*** Opening of Text passage ***

I knew her mother, and understood the exact
derivation---she lounged her days away on the daybed or the long metal porch
"glider," watching her STOW-ries, receiving visitors with a wan smile
and a limp hand, and enjoying having her meals brought on a tray, but became
remarkably energized and able to sit upright at the Eastern Star luncheons,
bridal showers, weddings and quite a few funerals and
dinners-on-the-grounds. Somehow
putting on a pretty hat conveyed extra strength and vigor to her demeanor, and
though she couldn’t possibly be expected to bring a covered dish, her enjoyment
of the collations and buffets and prettily arranged "luncheon plates"
was always remarked upon amongst the hostesses. My Mason/Dixonary should have a picture of
Mrs. Snow beside the word “Tolerable.”
In my little heart-town of Paxton lives Mary Calyx (CAL-ix)
Diebold---her Mama thought "Mary Alice" was too plain, and she saw calyx in a book and thought it
was some kind of flower, not a PART of one.
Mary Calyx wears blouses and skirts---great wide gathered
or gored ones, with plenty of room to get on and off her bicycle without her
slip a-showin'. Her gray Soft-Spots and turned-down white anklets can be seen
pumping that big Schwinn all over town, especially to the site of any local
happenings.
She will never learn
to drive a car---her nerves won't allow it. A thick headband holds her wiry
browny-gray hair back from her face; a big ole shelf of it sticks straight out
over the tight elastic where it touches the nape of her neck, and depending on
when she trimmed her bangs last, a spiky ruff sometimes stands across the top
of her head like a turkey-tail.

*** Close of Text passage ***
*** Opening of Source information ***

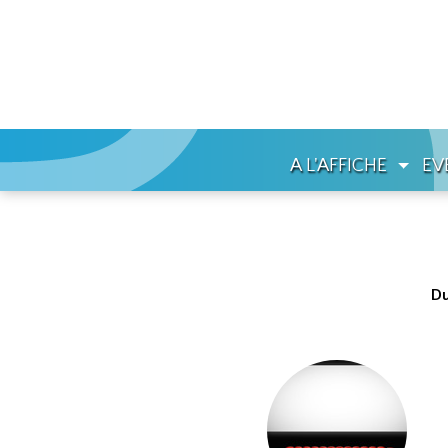
A L'AFFICHE
EV
Du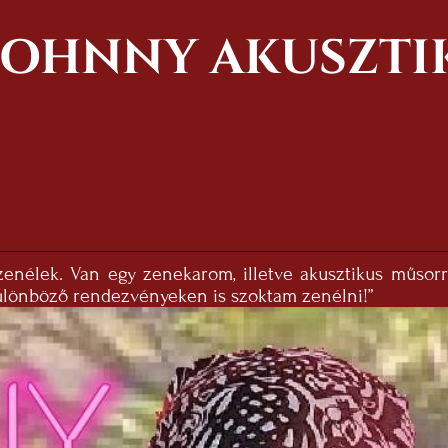
JOHNNY AKUSZTI
nélek. Van egy zenekarom, illetve akusztikus műsorr
különböző rendezvényeken is szoktam zenélni!”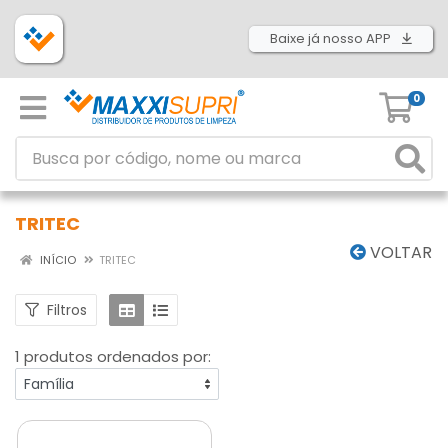
Baixe já nosso APP
0
TRITEC
VOLTAR
INÍCIO
TRITEC
Filtros
1 produtos ordenados por: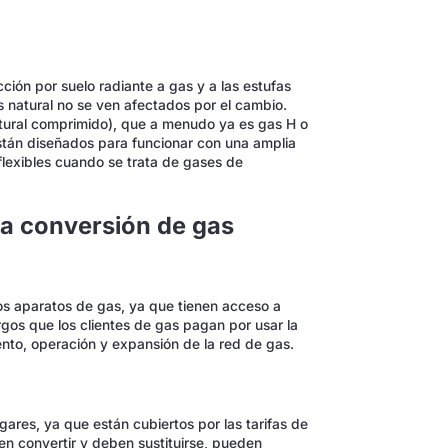
ción por suelo radiante a gas y a las estufas
s natural no se ven afectados por el cambio.
atural comprimido), que a menudo ya es gas H o
están diseñados para funcionar con una amplia
flexibles cuando se trata de gases de
la conversión de gas
los aparatos de gas, ya que tienen acceso a
gos que los clientes de gas pagan por usar la
ento, operación y expansión de la red de gas.
gares, ya que están cubiertos por las tarifas de
en convertir y deben sustituirse, pueden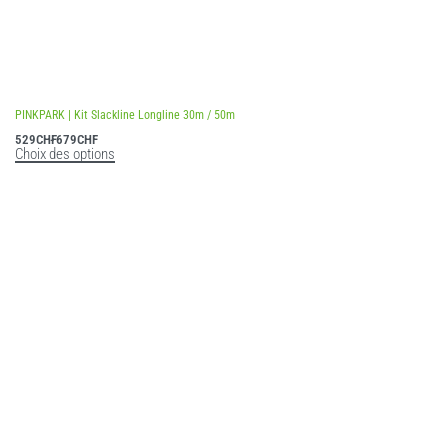
PINKPARK | Kit Slackline Longline 30m / 50m
529
CHF
679
CHF
Choix des options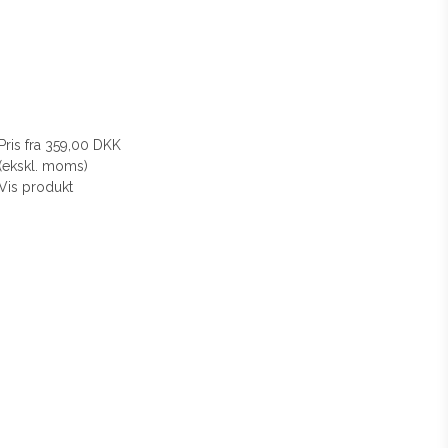
Pris fra
359,00 DKK
(ekskl. moms)
Vis produkt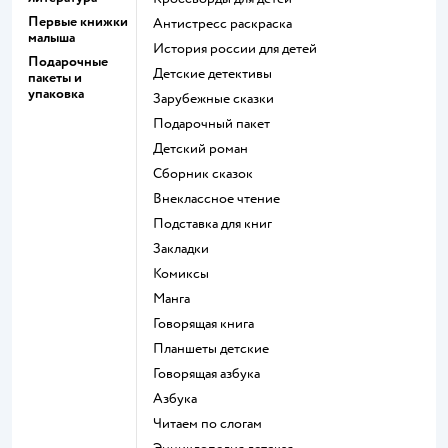
Первые книжки
антистресс раскраска
малыша
история россии для детей
Подарочные
детские детективы
пакеты и
упаковка
зарубежные сказки
подарочный пакет
детский роман
сборник сказок
внеклассное чтение
подставка для книг
закладки
комиксы
манга
говорящая книга
Планшеты детские
говорящая азбука
азбука
читаем по слогам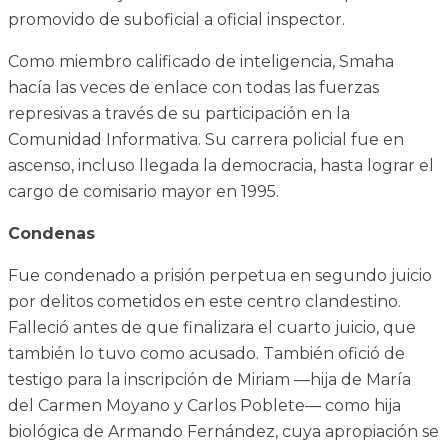
promovido de suboficial a oficial inspector.
Como miembro calificado de inteligencia, Smaha
hacía las veces de enlace con todas las fuerzas
represivas a través de su participación en la
Comunidad Informativa. Su carrera policial fue en
ascenso, incluso llegada la democracia, hasta lograr el
cargo de comisario mayor en 1995.
Condenas
Fue condenado a prisión perpetua en segundo juicio
por delitos cometidos en este centro clandestino.
Falleció antes de que finalizara el cuarto juicio, que
también lo tuvo como acusado. También ofició de
testigo para la inscripción de Miriam —hija de María
del Carmen Moyano y Carlos Poblete— como hija
biológica de Armando Fernández, cuya apropiación se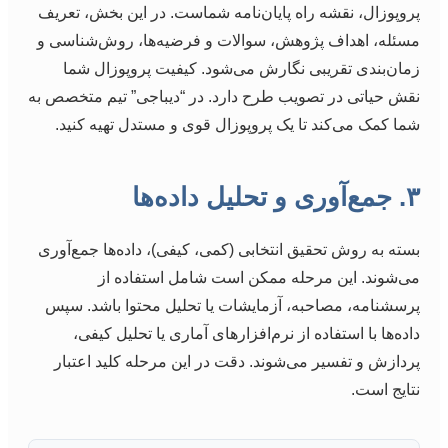
پروپوزال، نقشه راه پایان‌نامه شماست. در این بخش، تعریف
مسئله، اهداف پژوهش، سوالات و فرضیه‌ها، روش‌شناسی و
زمان‌بندی تقریبی نگارش می‌شود. کیفیت پروپوزال شما
نقش حیاتی در تصویب طرح دارد. در “دیباجی” تیم متخصص به
شما کمک می‌کند تا یک پروپوزال قوی و مستدل تهیه کنید.
۳. جمع‌آوری و تحلیل داده‌ها
بسته به روش تحقیق انتخابی (کمی، کیفی)، داده‌ها جمع‌آوری
می‌شوند. این مرحله ممکن است شامل استفاده از
پرسشنامه، مصاحبه، آزمایشات یا تحلیل محتوا باشد. سپس
داده‌ها با استفاده از نرم‌افزارهای آماری یا تحلیل کیفی،
پردازش و تفسیر می‌شوند. دقت در این مرحله کلید اعتبار
نتایج است.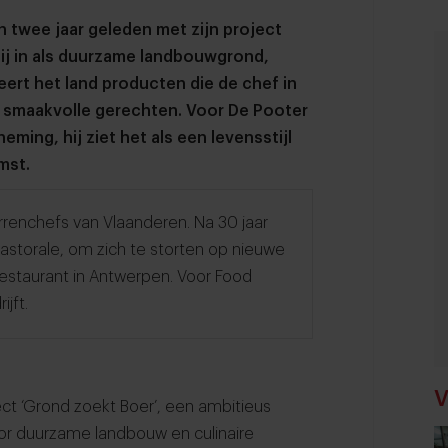
 twee jaar geleden met zijn project
hij in als duurzame landbouwgrond,
ert het land producten die de chef in
t smaakvolle gerechten. Voor De Pooter
ming, hij ziet het als een levensstijl
mst.
rrenchefs van Vlaanderen. Na 30 jaar
 Pastorale, om zich te storten op nieuwe
restaurant in Antwerpen. Voor Food
ijft.
V
ct ‘Grond zoekt Boer’, een ambitieus
 voor duurzame landbouw en culinaire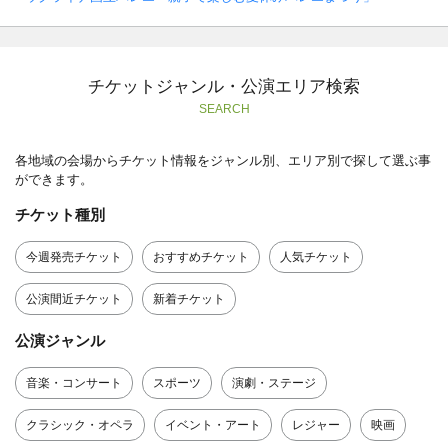
チケットジャンル・公演エリア検索
SEARCH
各地域の会場からチケット情報をジャンル別、エリア別で探して選ぶ事
ができます。
チケット種別
今週発売チケット
おすすめチケット
人気チケット
公演間近チケット
新着チケット
公演ジャンル
音楽・コンサート
スポーツ
演劇・ステージ
クラシック・オペラ
イベント・アート
レジャー
映画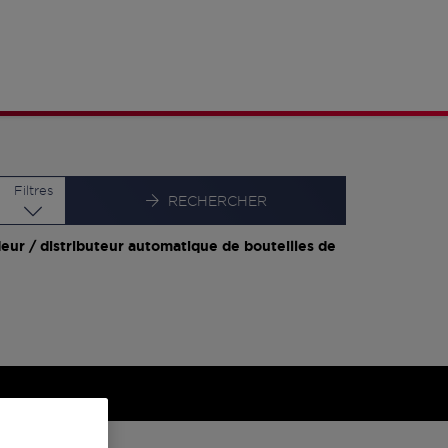
Latitude
Longitude
Filtres
RECHERCHER
eur / distributeur automatique de bouteilles de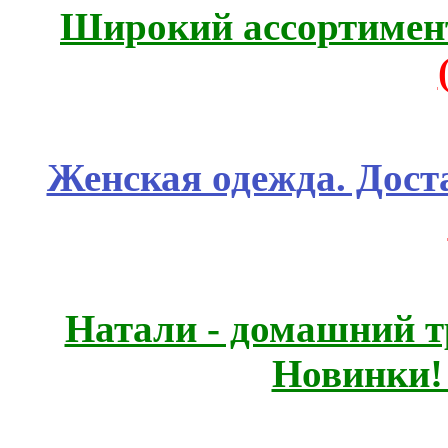
Широкий ассортимент
Женская одежда. Дост
Натали - домашний т
Новинки!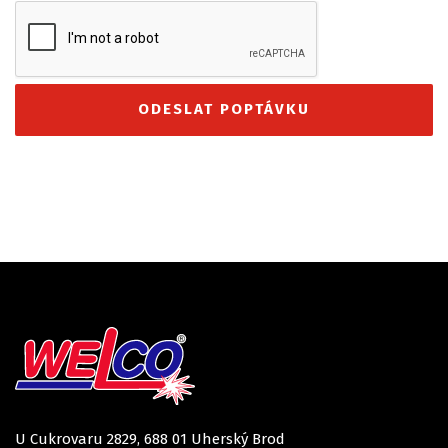
U Cukrovaru 2829, 688 01 Uherský Brod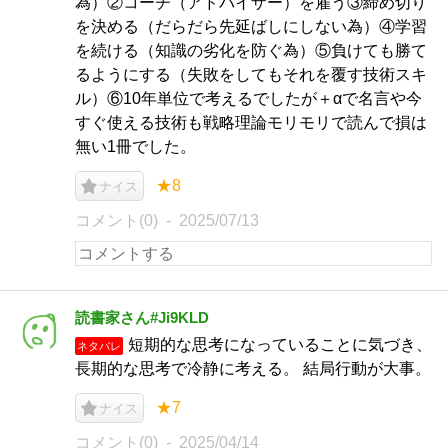
為）②コーチ（アドバイザー）を雇う③締め切り
を決める（だらだら先延ばしにしない為）④学習
を続ける（知識の劣化を防ぐ為）⑤負けても勝て
るようにする（失敗をしてもそれを覆す技術スキ
ル）⑥10年単位で考えるでしたが＋αで名言や今
すぐ使える技術も戦略理論モリモリで読んで損は
無い1冊でした。
★8
ナイス
コメント(0)
2025/07/13
読書家さん#Ji9KLD
短期的な思考になっていることに気づき、
ネタバレ
長期的な思考で冷静に考える。 結局行動が大事。
★7
ナイス
コメント(0)
2025/04/14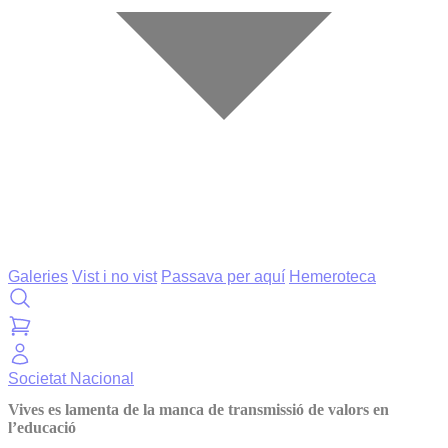
Galeries
Vist i no vist
Passava per aquí
Hemeroteca
Societat
Nacional
Vives es lamenta de la manca de transmissió de valors en
l’educació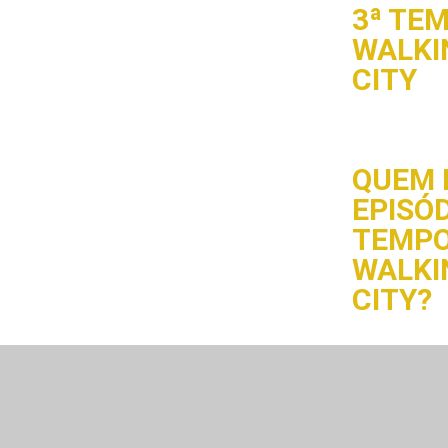
3ª TE
WALKI
CITY
QUEM 
EPISÓD
TEMPO
WALKI
CITY?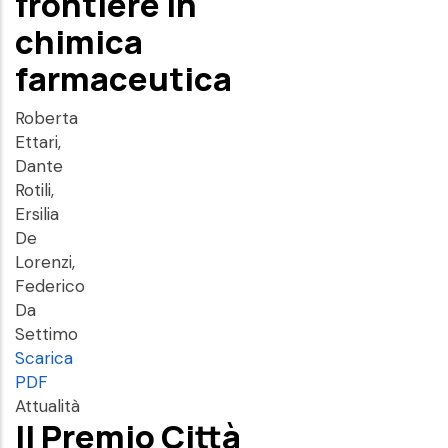
frontiere in
chimica
farmaceutica
Roberta
Ettari,
Dante
Rotili,
Ersilia
De
Lorenzi,
Federico
Da
Settimo
Scarica
PDF
Attualità
Il Premio Città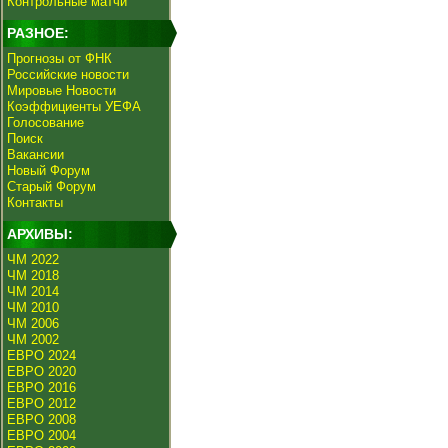
Контрольные матчи
РАЗНОЕ:
Прогнозы от ФНК
Российские новости
Мировые Новости
Коэффициенты УЕФА
Голосование
Поиск
Вакансии
Новый Форум
Старый Форум
Контакты
АРХИВЫ:
ЧМ 2022
ЧМ 2018
ЧМ 2014
ЧМ 2010
ЧМ 2006
ЧМ 2002
ЕВРО 2024
ЕВРО 2020
ЕВРО 2016
ЕВРО 2012
ЕВРО 2008
ЕВРО 2004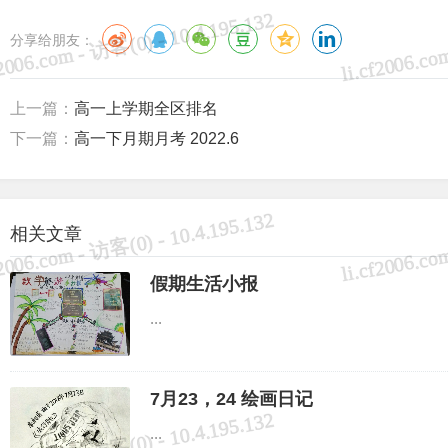
分享给朋友：
上一篇：
高一上学期全区排名
下一篇：
高一下月期月考 2022.6
相关文章
假期生活小报
...
7月23，24 绘画日记
...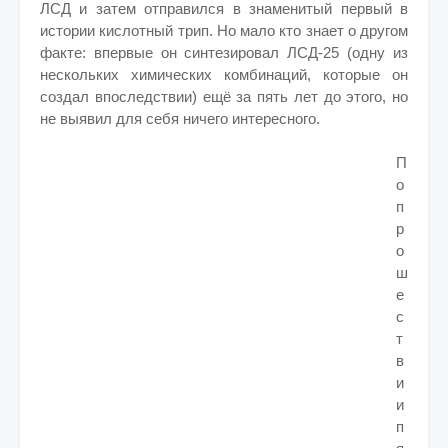
ЛСД и затем отправился в знаменитый первый в
истории кислотный трип. Но мало кто знает о другом
факте: впервые он синтезировал ЛСД-25 (одну из
нескольких химических комбинаций, которые он
создал впоследствии) ещё за пять лет до этого, но
не выявил для себя ничего интересного.
П
о
п
р
о
ш
е
с
т
в
и
и
п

*** Close of Source information ***

Exercises
1 - In the passage about Paxton townsfolk, what did Mary Calyx's Mama think a calyx was when she saw the word in a book?
2 - Please carry on the passage about Paxton townsfolk from its last sentence.

Responses per task
1 - Some kind of flower.

2 -
We’ve all known them---these soft whispers of women. The quiet demeanor and unobtrusive persona of
many a Mary Calyx has graced the lives of almost everyone in the South. They’re homebodies---not necessarily by
choice, but linked to HOME by a physical or psychological thread which holds
them like a magnet to the nest. Perhaps
they’re the last chick IN the nest, coddled for their late-in-life arrival or
pedestaled as the baby-of-the-bunch.
Maybe Mama and Daddy chose THIS ONE for her domestic skills or shy
manner or just because she coddles THEM, and will be an asset in their
age. In some cases, they exert a soft
coercion to keep her close, uneducated, shorn of the capacity to choose her own
way.
Like CousinGlee, hip-joined to her Mama, they go to WMU, Missionary Society,
Club---where they murmur and sip and listen, sorting Scripture cards or quilt
squares, sampling the tiny sandwiches and asking, "Now, did you use lemon
or vanilla puddin' in the Bundt?"
Their hair, clothes, powdery skin---all seem to be made of dry
fabric, as if they spend their days pinned on a line in the wind. And their SELVES are as elusive---sweet and
unknowable, like wisps of clouds disappearing as you gaze.